- Task: Return exactly the span that opens with the line containing "Гос. ведомства, Медицина, Органы федеральной" and closes with the final line of the records, both included.
START Data for the task
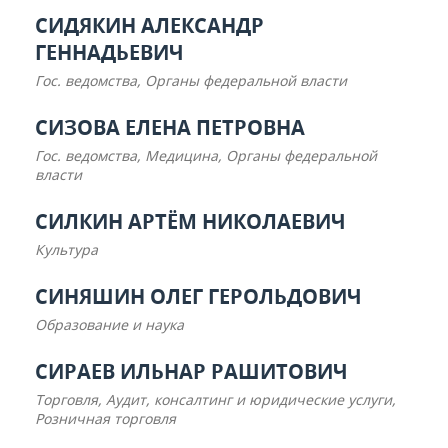
СИДЯКИН АЛЕКСАНДР
ГЕННАДЬЕВИЧ
Гос. ведомства, Органы федеральной власти
СИЗОВА ЕЛЕНА ПЕТРОВНА
Гос. ведомства, Медицина, Органы федеральной
власти
СИЛКИН АРТЁМ НИКОЛАЕВИЧ
Культура
СИНЯШИН ОЛЕГ ГЕРОЛЬДОВИЧ
Образование и наука
СИРАЕВ ИЛЬНАР РАШИТОВИЧ
Торговля, Аудит, консалтинг и юридические услуги,
Розничная торговля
END Data for the task
- Exercise answer:
Гос. ведомства, Медицина, Органы федеральной
власти
СИЛКИН АРТЁМ НИКОЛАЕВИЧ
Культура
СИНЯШИН ОЛЕГ ГЕРОЛЬДОВИЧ
Образование и наука
СИРАЕВ ИЛЬНАР РАШИТОВИЧ
Торговля, Аудит, консалтинг и юридические услуги,
Розничная торговля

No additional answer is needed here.